It's the 1980s, and this company has just acquired a voice-recording system to document sales calls, reports a pilot fish in the know.
"The guy who commissioned the purchase had left the company, and the technician who was supposed to run it was on vacation," fish says.
"Then a crisis erupted because a deal agreed to on the previous day was rejected by the client when the paperwork reached their end. This was a big deal with the largest client, and the reputation of the company was at stake."
A junior programmer is handed the manual for the system and told he has 20 minutes to figure it out.
And less than half an hour later, the programmer, the CEO, the CFO, the head of sales and the salesman are all packed into a tiny room housing the tape drives.

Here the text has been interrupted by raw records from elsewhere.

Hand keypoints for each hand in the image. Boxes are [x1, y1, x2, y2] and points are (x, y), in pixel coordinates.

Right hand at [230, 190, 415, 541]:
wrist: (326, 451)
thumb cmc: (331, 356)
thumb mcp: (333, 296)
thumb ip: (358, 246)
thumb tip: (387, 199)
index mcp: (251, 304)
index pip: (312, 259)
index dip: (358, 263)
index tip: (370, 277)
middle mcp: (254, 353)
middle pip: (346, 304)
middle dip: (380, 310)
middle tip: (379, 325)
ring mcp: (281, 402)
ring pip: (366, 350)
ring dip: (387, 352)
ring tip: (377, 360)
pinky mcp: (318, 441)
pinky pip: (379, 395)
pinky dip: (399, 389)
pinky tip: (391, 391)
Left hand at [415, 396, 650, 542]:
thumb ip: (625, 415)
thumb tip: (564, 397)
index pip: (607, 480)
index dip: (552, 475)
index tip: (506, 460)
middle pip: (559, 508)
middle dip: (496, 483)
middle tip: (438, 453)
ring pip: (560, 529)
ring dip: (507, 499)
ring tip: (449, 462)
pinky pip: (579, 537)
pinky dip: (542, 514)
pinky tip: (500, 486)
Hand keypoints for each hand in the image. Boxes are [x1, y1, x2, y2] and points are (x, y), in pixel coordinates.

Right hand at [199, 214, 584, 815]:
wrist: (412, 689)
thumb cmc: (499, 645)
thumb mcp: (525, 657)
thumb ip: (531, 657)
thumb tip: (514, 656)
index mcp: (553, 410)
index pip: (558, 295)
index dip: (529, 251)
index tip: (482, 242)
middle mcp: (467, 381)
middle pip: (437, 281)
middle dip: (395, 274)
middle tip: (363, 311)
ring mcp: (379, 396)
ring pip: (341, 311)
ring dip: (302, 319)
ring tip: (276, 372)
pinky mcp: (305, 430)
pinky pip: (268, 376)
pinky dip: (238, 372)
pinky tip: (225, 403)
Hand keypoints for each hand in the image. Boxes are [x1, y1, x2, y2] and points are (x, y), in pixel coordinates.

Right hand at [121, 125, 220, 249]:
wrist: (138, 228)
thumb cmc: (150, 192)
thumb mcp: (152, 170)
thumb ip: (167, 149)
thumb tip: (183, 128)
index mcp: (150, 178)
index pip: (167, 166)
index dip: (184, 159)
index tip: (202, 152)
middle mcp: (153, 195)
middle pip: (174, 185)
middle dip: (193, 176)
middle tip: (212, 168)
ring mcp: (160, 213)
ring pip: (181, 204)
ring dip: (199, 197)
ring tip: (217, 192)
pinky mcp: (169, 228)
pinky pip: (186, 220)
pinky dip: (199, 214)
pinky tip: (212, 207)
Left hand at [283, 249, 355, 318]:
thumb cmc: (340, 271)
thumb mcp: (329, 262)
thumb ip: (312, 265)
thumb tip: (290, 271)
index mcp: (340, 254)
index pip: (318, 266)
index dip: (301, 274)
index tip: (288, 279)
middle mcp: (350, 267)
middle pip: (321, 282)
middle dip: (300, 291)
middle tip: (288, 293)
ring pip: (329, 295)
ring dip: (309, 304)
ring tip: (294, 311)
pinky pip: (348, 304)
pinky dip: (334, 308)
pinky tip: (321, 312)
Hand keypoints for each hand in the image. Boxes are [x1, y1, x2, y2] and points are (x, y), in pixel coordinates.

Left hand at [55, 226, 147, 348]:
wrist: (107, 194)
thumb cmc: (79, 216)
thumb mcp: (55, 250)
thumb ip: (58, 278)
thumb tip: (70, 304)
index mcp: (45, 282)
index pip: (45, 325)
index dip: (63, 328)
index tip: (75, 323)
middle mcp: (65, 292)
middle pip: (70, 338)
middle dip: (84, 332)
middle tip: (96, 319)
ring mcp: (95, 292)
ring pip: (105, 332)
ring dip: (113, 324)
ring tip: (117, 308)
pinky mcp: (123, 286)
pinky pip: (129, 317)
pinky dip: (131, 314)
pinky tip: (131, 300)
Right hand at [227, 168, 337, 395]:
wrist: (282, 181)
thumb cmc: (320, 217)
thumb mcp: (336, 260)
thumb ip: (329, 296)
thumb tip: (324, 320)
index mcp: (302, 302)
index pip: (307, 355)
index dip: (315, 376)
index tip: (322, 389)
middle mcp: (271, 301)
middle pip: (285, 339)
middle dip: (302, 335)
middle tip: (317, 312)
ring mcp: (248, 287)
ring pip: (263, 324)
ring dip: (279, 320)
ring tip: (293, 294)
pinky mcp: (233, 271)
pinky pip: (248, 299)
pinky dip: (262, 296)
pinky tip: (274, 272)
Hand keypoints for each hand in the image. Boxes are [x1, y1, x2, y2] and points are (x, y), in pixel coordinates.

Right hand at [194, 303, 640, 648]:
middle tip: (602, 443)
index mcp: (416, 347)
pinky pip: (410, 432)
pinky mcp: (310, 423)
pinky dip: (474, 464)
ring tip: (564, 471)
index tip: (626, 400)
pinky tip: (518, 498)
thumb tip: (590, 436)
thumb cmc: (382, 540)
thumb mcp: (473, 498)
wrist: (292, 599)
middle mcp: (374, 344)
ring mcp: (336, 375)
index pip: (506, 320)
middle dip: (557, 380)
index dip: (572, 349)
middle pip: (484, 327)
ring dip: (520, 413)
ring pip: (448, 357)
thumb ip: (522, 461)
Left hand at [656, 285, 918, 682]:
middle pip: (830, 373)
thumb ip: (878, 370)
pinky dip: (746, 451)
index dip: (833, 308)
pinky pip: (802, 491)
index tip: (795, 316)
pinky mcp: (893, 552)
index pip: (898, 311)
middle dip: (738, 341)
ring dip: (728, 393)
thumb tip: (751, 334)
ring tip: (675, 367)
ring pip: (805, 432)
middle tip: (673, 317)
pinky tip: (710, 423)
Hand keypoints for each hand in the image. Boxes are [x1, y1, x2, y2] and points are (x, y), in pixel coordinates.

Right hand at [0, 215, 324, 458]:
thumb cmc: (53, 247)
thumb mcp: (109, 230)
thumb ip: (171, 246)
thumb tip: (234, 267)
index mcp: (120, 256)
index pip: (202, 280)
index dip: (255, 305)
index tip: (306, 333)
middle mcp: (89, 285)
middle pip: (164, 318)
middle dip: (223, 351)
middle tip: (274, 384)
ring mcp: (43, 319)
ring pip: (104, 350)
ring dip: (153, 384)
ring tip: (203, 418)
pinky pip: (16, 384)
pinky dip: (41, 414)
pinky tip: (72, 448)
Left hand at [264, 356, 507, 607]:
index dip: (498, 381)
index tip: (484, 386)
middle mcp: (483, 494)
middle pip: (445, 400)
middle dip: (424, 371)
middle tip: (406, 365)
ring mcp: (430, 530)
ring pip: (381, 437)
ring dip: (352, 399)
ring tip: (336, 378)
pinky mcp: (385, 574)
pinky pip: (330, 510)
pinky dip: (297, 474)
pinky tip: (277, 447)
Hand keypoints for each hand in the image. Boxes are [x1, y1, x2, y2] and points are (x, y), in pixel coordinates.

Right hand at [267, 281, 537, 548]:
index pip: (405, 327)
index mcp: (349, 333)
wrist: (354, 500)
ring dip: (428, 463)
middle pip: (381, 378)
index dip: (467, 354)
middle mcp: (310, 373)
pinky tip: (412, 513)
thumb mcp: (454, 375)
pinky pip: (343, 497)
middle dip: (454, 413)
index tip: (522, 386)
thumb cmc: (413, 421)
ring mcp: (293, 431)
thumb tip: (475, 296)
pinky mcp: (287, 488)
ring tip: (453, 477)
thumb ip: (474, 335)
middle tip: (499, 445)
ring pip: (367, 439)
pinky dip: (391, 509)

The programmer is pretty sure he has figured out what channel the salesman was on and what approximate time the call was, and he starts playing the tape. But all anyone hears is: "Hello...uh-huh...you're right...definitely not...I don't know..."
A quick flip through the manual later, the programmer changes a few settings and rewinds the tape. This time the sound is a lot clearer: "Hello, Joseph! I can't believe you let your mother visit you and your apartment in that state! It's a disgrace! I didn't raise my son to be like that, did I? Definitely not, I decided to be helpful and do your laundry and do you know what I found in your dirty underwear?"
They never do find out, as the programmer manages to turn off the tape to try different settings.
"The good news was that the client agreed to the deal when the correct part of the tape was played back," says fish, "although the salesman voluntarily moved on to another job before collecting the commission."